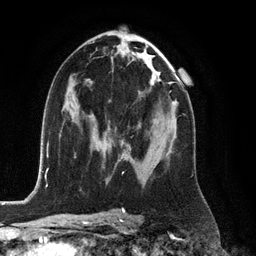
Breast MRI (dynamic contrast-enhanced), one axial slice. Cropped to one breast. Dynamic contrast-enhanced series, time point 2 of 6 at this slice position (early post-contrast). 3 T. TE 2.8 ms, TR 6.8 ms. 1.2 mm slice thickness. 256 × 256 image matrix, field of view 190 × 190 mm. Female patient.
Annotated regions visible in this slice (semi-automatic segmentation, software-assisted and operator-edited):
- enhancing-tissue mask used for the functional tumour volume (all voxels passing the contrast-enhancement thresholds inside the analysis volume; usually the tumour): bounding box <121,156,123,158> (left, top, right, bottom; pixels)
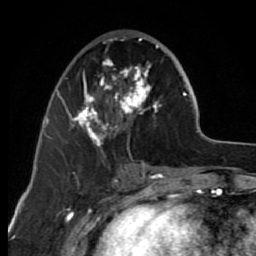
Breast MRI (dynamic contrast-enhanced), one axial slice. Slice 28 of 80 in the series (ordered by position). Cropped to one breast. Dynamic contrast-enhanced series, time point 2 of 7 at this slice position (early post-contrast). 1.5 T. TE 2.6 ms, TR 6.2 ms. 2 mm slice thickness. 256 × 256 image matrix, field of view 150 × 150 mm. Female patient.
Structures marked on this image (semi-automatic segmentation, software-assisted and operator-edited):
- enhancing-tissue mask used for the functional tumour volume (all voxels passing the contrast-enhancement thresholds inside the analysis volume; usually the tumour): box from (x=63, y=36) to (x=161, y=165) px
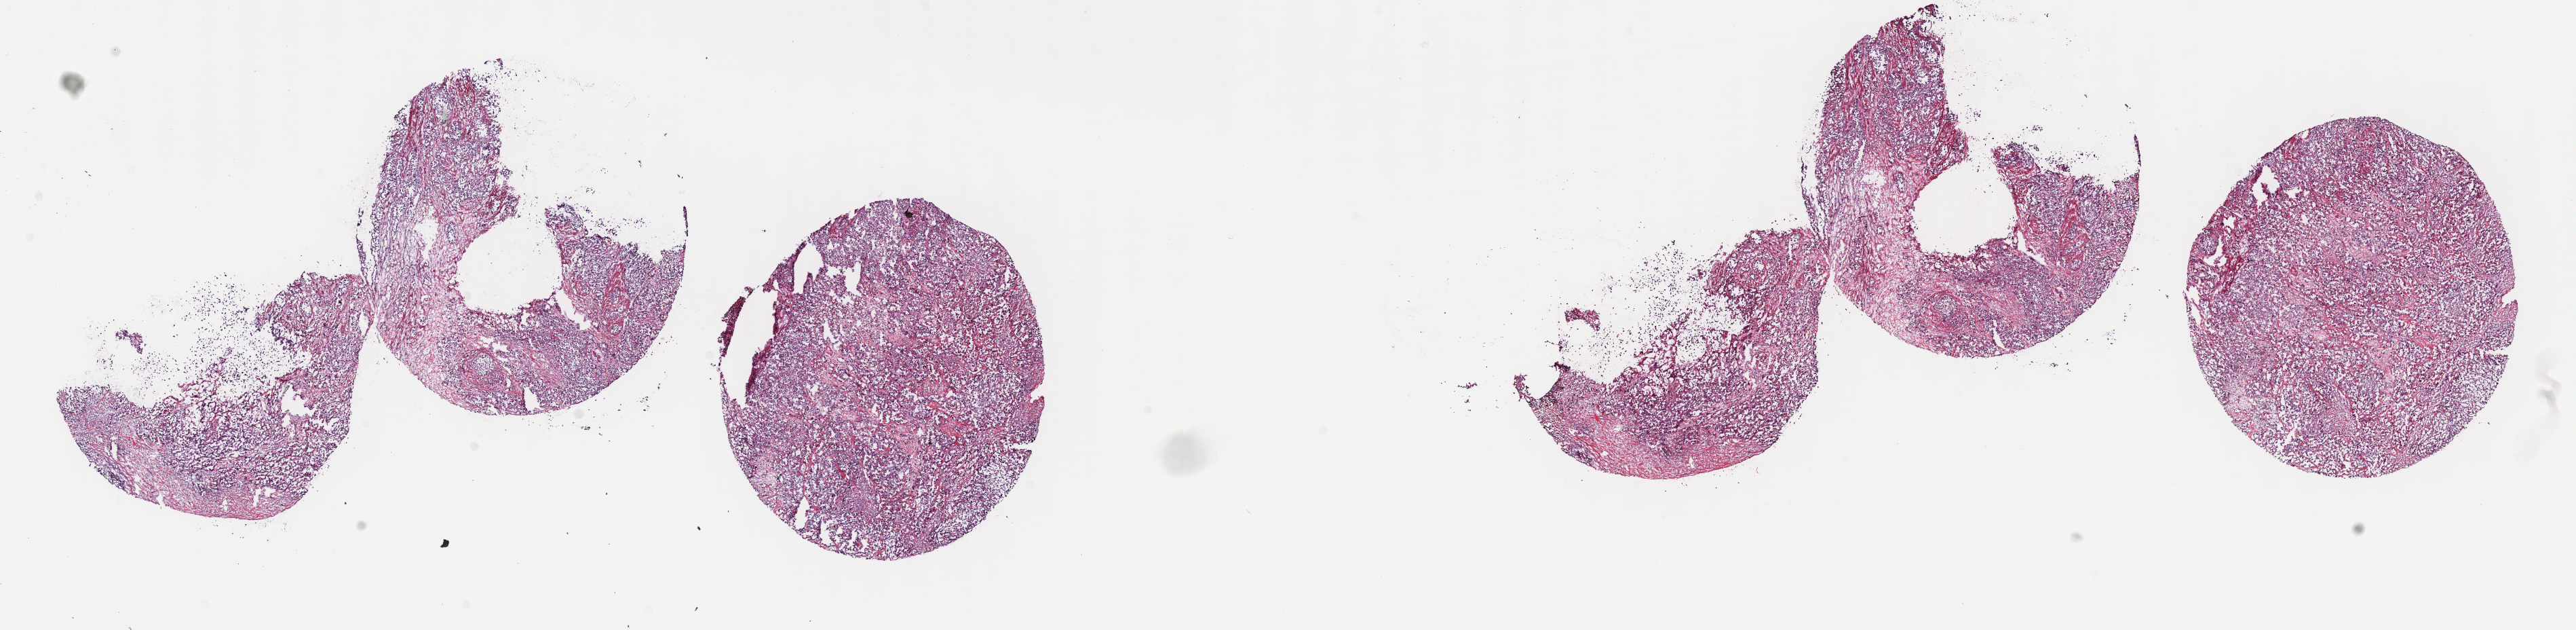
H&E whole-slide image, a low-resolution overview of the entire scanned area, about 30.7 x 7.5 mm, frozen section, sample: primary tumour, bladder. Female, age 73 years at initial diagnosis. Histologic grade: high grade. Pathologist review of this section (percent, as recorded): tumour cells 60%, tumour nuclei 60%, normal cells 0%, stromal cells 40%, necrosis 0%. Infiltration values recorded for this section: lymphocyte infiltration 0%, monocyte infiltration 0%, neutrophil infiltration 0%.
* histologic diagnosis: Transitional cell carcinoma
* AJCC pathologic stage: III (7th edition)
* lymph nodes positive (case pathology): 0 of 16 examined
***
◆ WHAT TO WORK ON
Exactly reproduce the lines that run from the line with "III (7th edition)" through the last line of the records, inclusive.

◆ YOUR SOLUTION
* AJCC pathologic stage: III (7th edition)
* lymph nodes positive (case pathology): 0 of 16 examined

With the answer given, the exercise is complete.